Comediada su inolvidable estancia académica en la Ciudad Condal en la penúltima fase del llamado tardofranquismo, D. Julio Anguita se matriculó en la Sección de Hª Moderna y Contemporánea de la Facultad de Filosofía y Letras de la Universidad Central de Barcelona. Concluidos los Cursos Comunes de la Licenciatura de Geografía e Historia en la Universidad Hispalense en compañía de un selecto y parco grupo de compañeras y compañeros, quiso matricularse por libre en la susomentada Sección del Alma Mater de la capital del antiguo Principado de Cataluña, dado que ni en Sevilla ni en Granada existía por entonces la posibilidad de obtener el grado en dicha temática.

A punto de iniciar ya el proceso para la consecución de la Cátedra de Historia Universal Moderna y Contemporánea de la Universidad de Valencia, el articulista delegó en su discípulo científicamente más reputado, D. Carlos Martínez Shaw, la atención directa del grupo de ‘los sevillanos’, como se los conocía por los profesores y alumnos de su Universidad de acogida. Fue esta sin duda la decisión burocrática más acertada adoptada por el lletraferit firmante a lo largo de su dilatado periplo académico en puestos de responsabilidad administrativa. El actual numerario de la Real Academia de la Historia y hasta recientes kalendas catedrático de Hª Moderna de la UNED se preocupó y ocupó con el mayor interés y la máxima diligencia en resolver los mil y un problemas burocráticos y hasta personales del grupo sevillano, sin descuidar, por supuesto, la cuestión más importante: su formación docente, tarea en la que también se afanara el cronista en días para él un punto difíciles.

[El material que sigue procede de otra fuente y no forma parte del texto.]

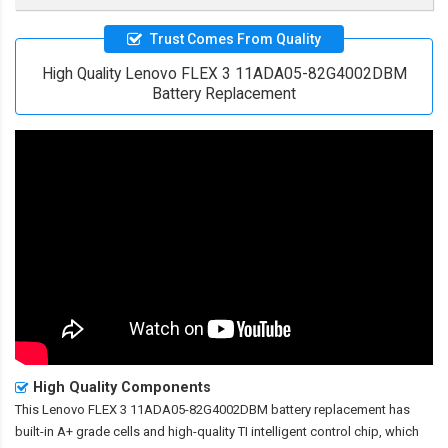
Trust Comes From Quality
High Quality Lenovo FLEX 3 11ADA05-82G4002DBM
Battery Replacement
High Quality Components
This
Lenovo FLEX 3 11ADA05-82G4002DBM battery replacement
has
built-in A+ grade cells and high-quality TI intelligent control chip, which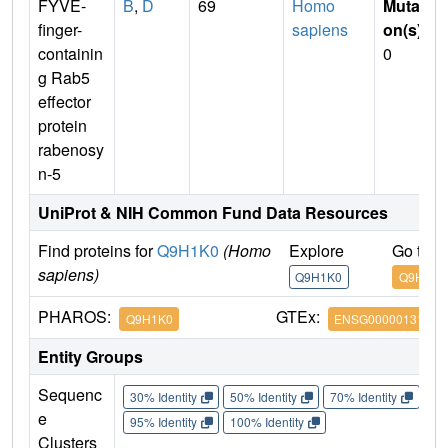
FYVE-
B
,
D
69
Homo
Mutati
finger-
sapiens
on(s)
:
containin
0
g Rab5
effector
protein
rabenosy
n-5
UniProt & NIH Common Fund Data Resources
Find proteins for
Q9H1K0
(Homo
Explore
Go to 
sapiens)
Q9H1K0
Q9H1K0
PHAROS:
GTEx:
Q9H1K0
ENSG00000131381
Entity Groups
Sequenc
30% Identity
50% Identity
70% Identity
90%
e
95% Identity
100% Identity
Clusters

Pero, curiosamente, las mínimas enseñanzas que se esforzara este en trasmitir al luego muy famoso alcalde de la capital de la Mezquita, tuvieron como escenario una apacible cafetería de una de sus plazas más bellas y transitadas. En ella a prima hora de varios diciembres y atardecidas abrileñas de finales de la ‘década prodigiosa’, su alumno ‘barcelonés’ le asediaba a preguntas y no sólo de los programas oficiales de las asignaturas del célebre ‘Plan Maluquer’. Su libido sciendi era llamativa y, en confidencia ya explicable, el articulista ha de escribir que pocas, muy pocas veces, encontró un alumno más deseoso de ensanchar sus horizontes intelectuales, en general, e historiográficos, en particular. Su voracidad se percibía casi físicamente. Tal era su ansia por allegar información de toda suerte de la siempre inabarcable de la geografía de Clío. Respetuoso y educado en extremo, jamás infringió en las mencionadas conversaciones y charlas el viejo código de conducta que rigiera hasta ayer en el Alma Mater española las relaciones entre docentes y discentes. Hijo de un suboficial como el cronista y maestro como el progenitor de este, los encuentros resultaban muy fáciles, pese a las abismales diferencias doctrinales que los separaban, según tendremos oportunidad de recordar en el próximo y último artículo de esta serie.